Mokshstar International vs The Additional Commissioner of Income Tax - (Income Tax Appellate Tribunal) (27 Jul 2022)
Assessing Officer is not empowered to make disallowance on ad-hoc basis without assigning any reason
The assessee is a firm engaged in the business of import of plastic scrap from European countries, USA and countries situated in UAE. The AO noticed that, the assessee has not maintained log-book or any other document to separate business and non-business expenses. Therefore, it is not established that expenses were wholly and exclusively incurred for the business purposes. Further, the AO noted that many expenses were accounted on the basis of self-made vouchers. In some of the supporting evidences, addresses are of the recipient were missing and vouchers were lacking proper details about the expenditure made. Therefore, the AO disallowed a lump sum amount of 2 lakhs out of the above expenditure by treating it to be incurred for non-business use and added the same back to the total income of the assessee.
The assessee is in appeal against the addition of 2 lakh made during the assessment proceedings. The counsel for the assessee submitted that, the disallowance has been made on a purely ad-hoc basis, without finding any fault in the audited books submitted before the AO during the course of assessment proceedings. Accordingly, the AO has erred in law and on facts in making disallowance of 2 lakhs on a purely ad-hoc basis, which is impermissible law.

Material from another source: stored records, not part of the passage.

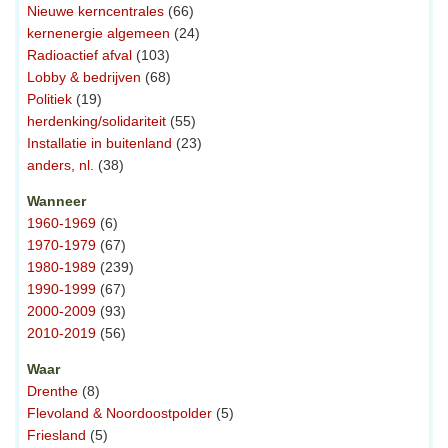
Nieuwe kerncentrales
(66)
kernenergie algemeen
(24)
Radioactief afval
(103)
Lobby & bedrijven
(68)
Politiek
(19)
herdenking/solidariteit
(55)
Installatie in buitenland
(23)
anders, nl.
(38)
Wanneer
1960-1969
(6)
1970-1979
(67)
1980-1989
(239)
1990-1999
(67)
2000-2009
(93)
2010-2019
(56)
Waar
Drenthe
(8)
Flevoland & Noordoostpolder
(5)
Friesland
(5)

The AO has not disputed that, the accounts and records the assessee are audited under the provisions of Section 44AB of the Act. The AO has not rejected the books of the assessee. In the case of Katira Construction Ltd. v. ACIT, ITAT held that where books of account of assessee have not been rejected, onus is on Assessing Officer to point out specific expenses which were not incurred in connection with business and thereafter, he can make disallowance under provisions of Section 37 and there is no provision provided under Act empowering Assessing Officer to make disallowance on ad-hoc basis despite fact that assessee consents for such disallowance during assessment proceedings.

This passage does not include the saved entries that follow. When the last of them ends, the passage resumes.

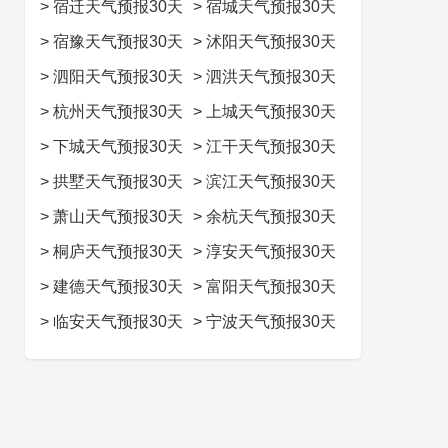
>
宿迁天气预报30天
>
宿城天气预报30天
>
宿豫天气预报30天
>
沭阳天气预报30天
>
泗阳天气预报30天
>
泗洪天气预报30天
>
杭州天气预报30天
>
上城天气预报30天
>
下城天气预报30天
>
江干天气预报30天
>
拱墅天气预报30天
>
滨江天气预报30天
>
萧山天气预报30天
>
余杭天气预报30天
>
桐庐天气预报30天
>
淳安天气预报30天
>
建德天气预报30天
>
富阳天气预报30天
>
临安天气预报30天
>
宁波天气预报30天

In the case of M.V.A. Seetharama Raju v. DCIT, the ITAT held that in respect of foreign travelling expenses unless Assessing Officer points out specific defects in expenditure claimed by assessee, no ad-hoc disallowance can be made for reason that assessee has not filed any evidence to justify said expenses.

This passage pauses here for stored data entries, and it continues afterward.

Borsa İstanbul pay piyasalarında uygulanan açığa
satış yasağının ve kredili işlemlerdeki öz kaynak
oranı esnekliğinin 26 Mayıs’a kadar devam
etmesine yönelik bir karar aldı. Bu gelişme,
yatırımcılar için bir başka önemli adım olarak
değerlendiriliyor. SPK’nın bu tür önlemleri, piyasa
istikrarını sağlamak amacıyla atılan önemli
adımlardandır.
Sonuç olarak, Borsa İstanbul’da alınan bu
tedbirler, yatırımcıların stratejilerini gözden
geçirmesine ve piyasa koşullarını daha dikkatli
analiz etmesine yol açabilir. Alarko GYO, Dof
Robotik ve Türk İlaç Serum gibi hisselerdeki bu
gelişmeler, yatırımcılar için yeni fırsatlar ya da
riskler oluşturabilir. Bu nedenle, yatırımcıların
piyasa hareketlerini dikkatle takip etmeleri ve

In the case of Seal For Life India (P.) Ltd. v. DCIT , ITAT held that ad-hoc disallowance could not be made from total travel and conveyance expenses incurred by assessee company on ground that expenses were in respect of use of vehicles by directors of assessee company was personal in nature. In the case of ACIT v. Vanesa Cosmetics, Adhoc additions made by Assessing Officer on account of interest expenses on car having element of personal use, tour and travelling expenses and conveyance expenses respectively, without assigning any reason would not be sustainable in eyes of law.
In view of the consistent position taken by various Tribunals on the issue of disallowablility of expenses on purely ad- hoc basis, without the AO having rejected books of accounts, present Tribunal is allowing the assessee's appeal in respect of the ad-hoc disallowance. Appeal of the assessee is allowed.